Ten years after writing her dissertation, Abdullah would go on to become a leading member and organizer of the Black Lives Matter organization. From the 2012 killing of Trayvon Martin to today, BLM leaders, including Abdullah, have repeatedly intervened in protests against police violence to sow illusions in reforming the police by “defunding” them and appealing to Democratic Party politicians. At the same time, BLM falsely presents police violence, which affects workers and poor people of all ethnicities, in purely racial terms.

By deliberately covering up the class role of police in capitalist society, Abdullah and BLM seek to block the development of a class-based movement against police violence, which is an international phenomenon.

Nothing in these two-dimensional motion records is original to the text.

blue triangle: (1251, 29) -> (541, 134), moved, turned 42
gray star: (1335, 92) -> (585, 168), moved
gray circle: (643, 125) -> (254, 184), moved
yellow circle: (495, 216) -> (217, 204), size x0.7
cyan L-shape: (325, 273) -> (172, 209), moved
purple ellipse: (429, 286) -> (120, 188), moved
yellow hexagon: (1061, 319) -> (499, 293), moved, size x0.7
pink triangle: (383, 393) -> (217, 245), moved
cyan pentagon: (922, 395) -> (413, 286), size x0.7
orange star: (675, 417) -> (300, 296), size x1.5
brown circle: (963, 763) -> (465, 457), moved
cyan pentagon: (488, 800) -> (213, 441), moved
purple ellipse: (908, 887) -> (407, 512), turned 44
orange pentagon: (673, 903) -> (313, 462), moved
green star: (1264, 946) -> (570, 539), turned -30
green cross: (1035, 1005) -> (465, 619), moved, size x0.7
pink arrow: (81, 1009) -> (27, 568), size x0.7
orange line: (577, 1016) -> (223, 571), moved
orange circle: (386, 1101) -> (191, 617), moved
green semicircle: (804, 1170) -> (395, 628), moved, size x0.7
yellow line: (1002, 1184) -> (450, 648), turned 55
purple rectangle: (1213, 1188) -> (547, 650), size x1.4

Abdullah and the reactionary and self-centered politics that dominate BLM found expression in the scandal that engulfed the leadership of the Black Lives Matter Global Network Foundation (BLMGNF) following the resignation of co-founder Patrisse Cullors in 2021.

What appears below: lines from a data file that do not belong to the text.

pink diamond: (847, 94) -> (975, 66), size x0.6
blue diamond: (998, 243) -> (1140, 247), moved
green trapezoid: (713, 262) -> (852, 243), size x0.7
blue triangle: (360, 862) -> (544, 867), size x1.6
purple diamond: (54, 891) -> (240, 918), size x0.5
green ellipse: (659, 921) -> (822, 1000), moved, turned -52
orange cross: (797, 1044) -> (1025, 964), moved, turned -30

In 2022, Abdullah sued BLMGNF, claiming the organization pilfered money and misused donations. This included the purchase of a $6 million mansion in Los Angeles, which served as the setting for an infamous video featuring Adbullah and fellow BLM leaders Alicia Garza and Cullors. In the video, Cullors, Garza and Abdullah dine on hors d’oeuvres and sip champagne while complaining about the hardships they endured collecting some $90 million in donations between 2020 and 2021.

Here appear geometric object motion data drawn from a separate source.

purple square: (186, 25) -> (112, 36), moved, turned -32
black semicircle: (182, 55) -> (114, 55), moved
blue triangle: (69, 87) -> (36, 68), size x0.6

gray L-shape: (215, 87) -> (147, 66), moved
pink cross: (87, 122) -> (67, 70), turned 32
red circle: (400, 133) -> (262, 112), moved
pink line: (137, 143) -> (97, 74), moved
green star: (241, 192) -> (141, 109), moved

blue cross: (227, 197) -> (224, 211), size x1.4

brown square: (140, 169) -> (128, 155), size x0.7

In 2023, a Los Angeles judge dismissed Abdullah’s lawsuit against BLMGNF and ordered her to pay Shalomyah Bowers, an executive of the organization, over $100,000 in legal fees.

Abdullah is almost a caricature of identity politics. If one didn’t know any better, one would think her entire public persona was performance art. For years on her Twitter/X account, Adbullah, posting under the handle @DocMellyMel, has advanced reactionary Black nationalist, pro-capitalist and, frankly, racist conceptions.

A sample of some of Abdullah's inane and racist tweets. [Photo: @DocMellyMel]

Abdullah has repeatedly tweeted in favor of “Black liberation” via the boycotting of “white corporations.” Last November, she tweeted the hashtag, “Build Black, Buy Black, Bank Black.”

Abdullah makes a practice of tweeting in favor of racial separatism despite the fact much of her family is white. In a July 6, 2019 tweet, Abdullah complained that she was “compelled to step off the sidewalk three times during my 30-minute walk so that White folks and their dogs could pass.” She continued: “Got me feeling like #gentrification is #JimCrow revisited.”

In a June 18, 2021 tweet, Abdullah wrote that “White folks don’t get to come to the #Juneteenth barbecue,” which she clarified in a later tweet was a “CELEBRATION DAY for Black people” and “PAY REPARATIONS DAY for white folks…”

During the 2020 Democratic presidential debates, Abdullah declared, “Nobody White should ever refer to the nation of Niger. Periodt. (sic)”

Just over two months ago, on February 11, Abduallah tweeted, “Why do I feel like it’s slightly racist to be a Taylor Swift fan?” When a user responded that “everything and everyone is racist,” Abdullah responded, “Nope. Only white people can be racist.”

Predictably, Abdullah is a fan of the New York Times’ “1619 Project,” a racialist falsification of American history. The project postulated, among many falsehoods, that “Black people alone” fought back against racism and slavery. In January 2023, Abdullah favorably tweeted quotes from the main author of the “1619 Project,” Nikole Hannah-Jones, when Jones was promoting the Hulu television adaptation of the project in Los Angeles.

Like West, Abdullah has abandoned any fight against the ongoing spread of the COVID-19 pandemic, and has even expressed anti-vaccine sentiments. In September 2020, she tweeted, “Who’s gonna be first in line to get the rushed, untested COVID-19 vaccine? #NotIt #PresidentialDebate2020.”

There is nothing remotely progressive, let alone left-wing, in the black nationalist and anti-Marxist campaign of West and Abdullah. Workers and youth interested in ending police violence and the genocide in Gaza must be armed with a political perspective that is aimed not at racial division, but at uniting the international working class is a mass movement against the source of police violence, war, inequality, racism and fascism—the capitalist system.